Juan ne fut accueilli par aucun aboiement. Le village était plongé dans un silence si pesant que Juan avait l’impression de le porter sur ses épaules, et de sentir ses talons osseux lui taillader les côtes. Il s’arrêta au beau milieu de la piste et regarda autour de lui. Les villageois n’avaient même pas pris la peine de fermer la porte de leur maison ; certaines étaient restées grandes ouvertes ; des ménagères avaient abandonné des bassines pleines de linge prêt à être lavé ou suspendu pour sécher ; les enfants avaient délaissé leurs jouets de fortune qui traînaient dans la poussière ; sur le mur d’un appentis, Juan vit même, suspendu à un clou, le cadavre noirci d’un lapin que l’on n’avait pas fini d’écorcher.

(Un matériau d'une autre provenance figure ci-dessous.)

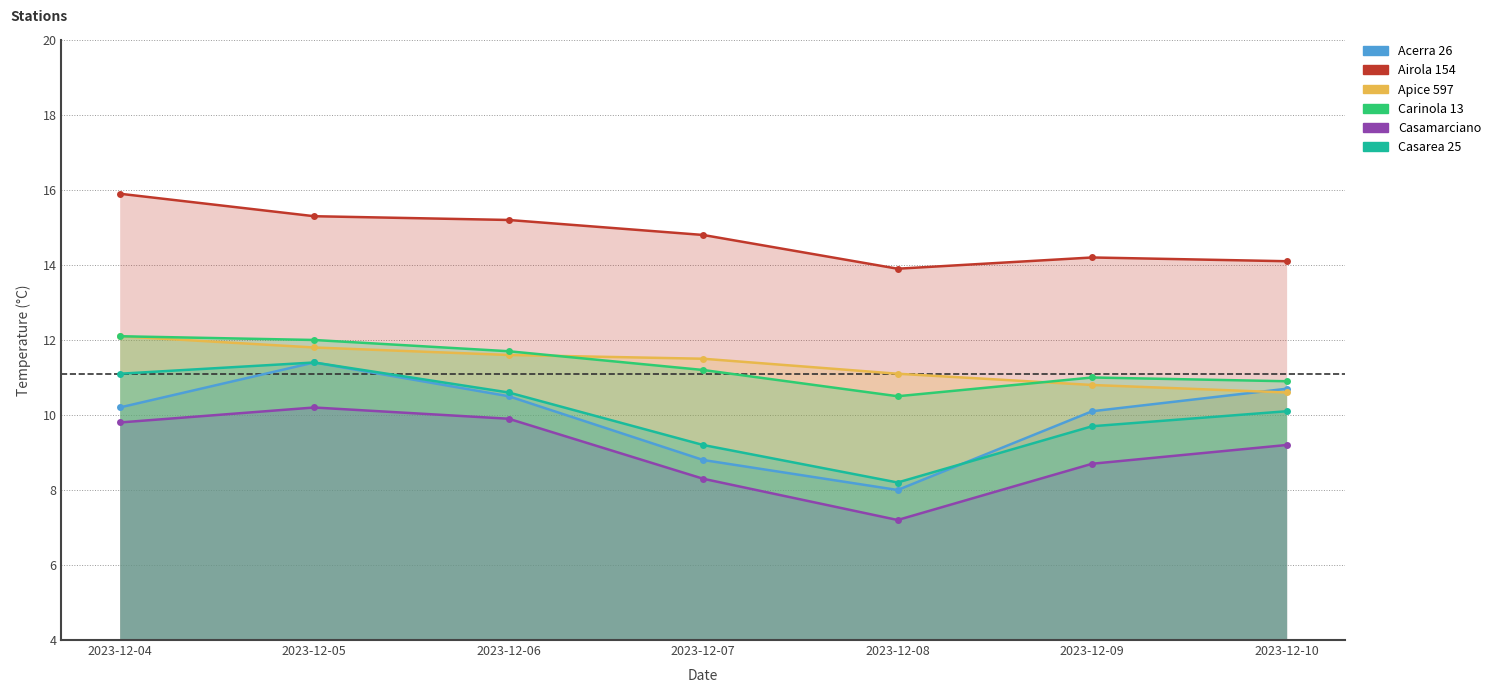

What is the difference between the Casamarciano values at 2023-12-07 and 2023-12-06?

1.6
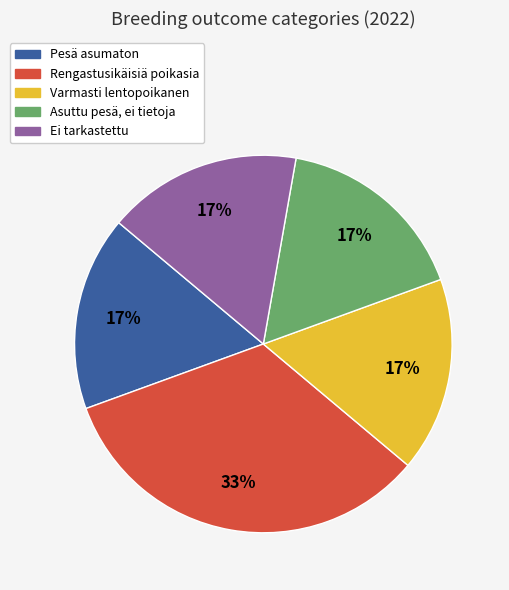

To the nearest percent, what is the average slice percentage?

20%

Les habitants avaient déserté le village, et de façon précipitée, interrompant leurs activités, et n’emmenant rien avec eux. Juan fut soudain parcouru d’un frisson ; une terrible angoisse le saisit à la gorge. Que s’était-il donc passé ? Où étaient partis tous ces gens ? Juan ne comprenait rien à cette succession d’évènements anormaux qu’il affrontait maintenant depuis quinze jours. Il en vint à supposer qu’une catastrophe s’était produite, et qui aurait touché la région et ses habitants. Mais pourquoi aurait-il été épargné, lui, le modeste gardien de mine ? Aurait-il été plus à l’abri dans sa cabane qu’en tout autre lieu ? Il lui fallait absolument des réponses à chacune de ces questions. Juan ne supportait pas d’être tenu dans une telle ignorance ! Mais y aurait-il seulement encore quelqu’un pour lui répondre ?

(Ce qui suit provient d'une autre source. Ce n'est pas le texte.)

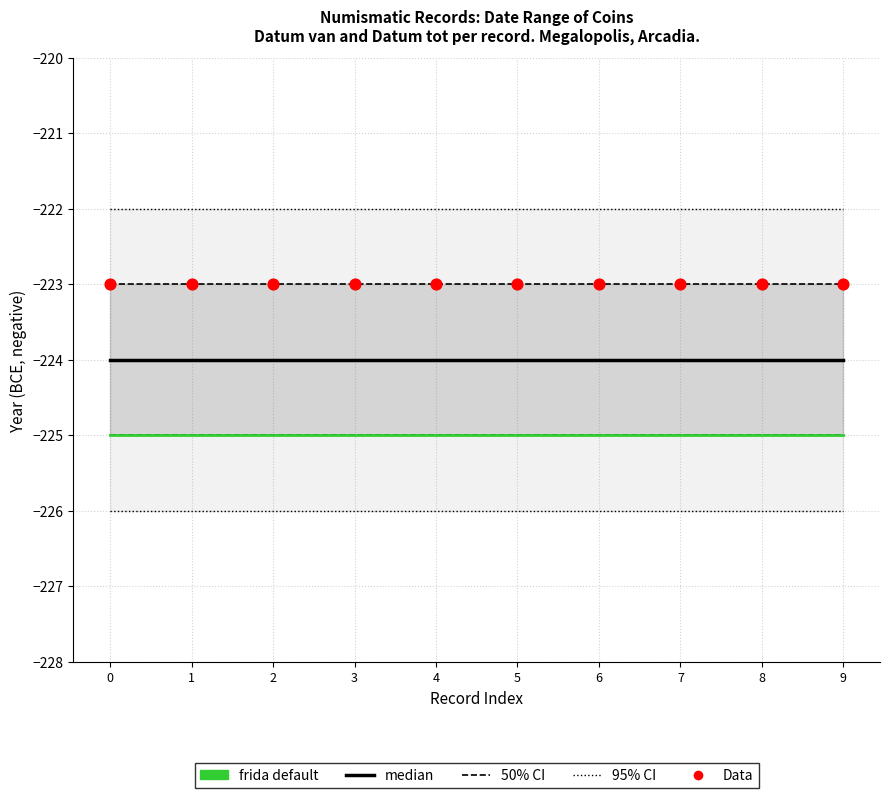

At how many categories does at least one series exceed -224?

10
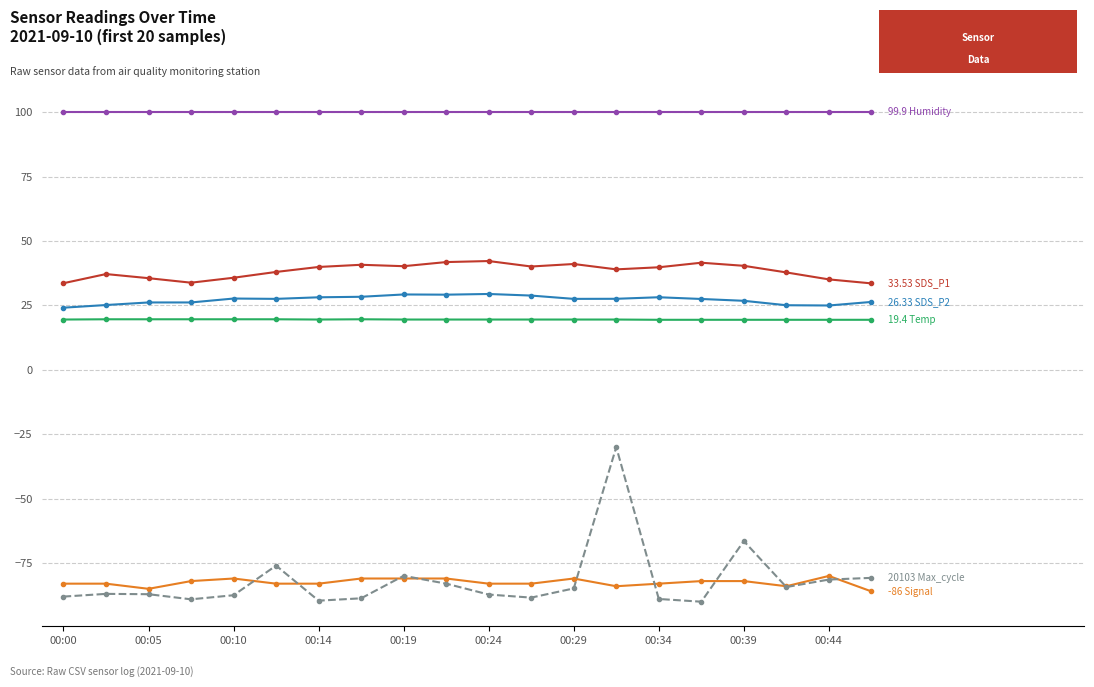

What is the maximum value shown in the chart?

99.9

Il chercha des yeux l’enseigne en tôle qui lui indiquerait l’endroit où il pourrait trouver un téléphone. Il repéra une cabine aux vitres brisées, qui jouxtait la petite épicerie du village. Il décrocha le combiné et le porta à son oreille. Après avoir introduit quelques pesos dans l’appareil, il entendit avec soulagement les petits signaux indiquant la tonalité, et composa le numéro pour appeler chez lui. Les quelques secondes qui s’écoulèrent ensuite lui parurent être une éternité, et il eut le sentiment que la connexion n’avait jamais été aussi longue à se faire, puis une voix, que Juan trouva horrible à entendre, lui annonça que son numéro n’était plus en service !

Il raccrocha le combiné avec fureur, maudissant l’appareil et les services des télécommunications. Il composa et recomposa son numéro plusieurs fois, mais la même voix, indifférente à son angoisse, répétait son froid message. Juan quitta la cabine sans prendre la peine de remettre le combiné à sa place, ni récupérer ses pièces de monnaie, et laissant la voix enregistrée se perdre dans le vide.

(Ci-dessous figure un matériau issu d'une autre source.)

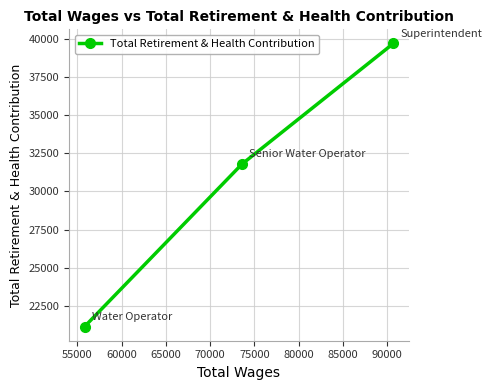

What is the value of the 3rd point from the left?

39724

Il se laissa tomber à terre, la tête entre ses mains, ses larmes coulant sur ses joues brûlantes. Il pleurait plus par inquiétude pour Amélia que par la détresse de sa propre situation. Il se calma enfin, essuya ses larmes et se releva. Déboussolé, il dut réfléchir quelques minutes à ce qu’il allait maintenant pouvoir faire. Il jugea que rester à Paposo ne servirait à rien, et il décida de poursuivre sa route jusqu’à Taltal. Mais la distance à parcourir était encore très longue, et il était épuisé. Il se souvint alors avoir aperçu, un peu auparavant, une bicyclette posée contre le mur d’une maison. Grâce à elle, il arriverait chez lui plus rapidement. Par chance, elle était munie de deux sacoches dans lesquelles Juan put mettre les sacs qui contenaient toutes ces affaires.

Il laissa Paposo derrière lui, et se dirigeant vers Taltal, il se demanda s’il n’était pas le dernier homme sur la Terre.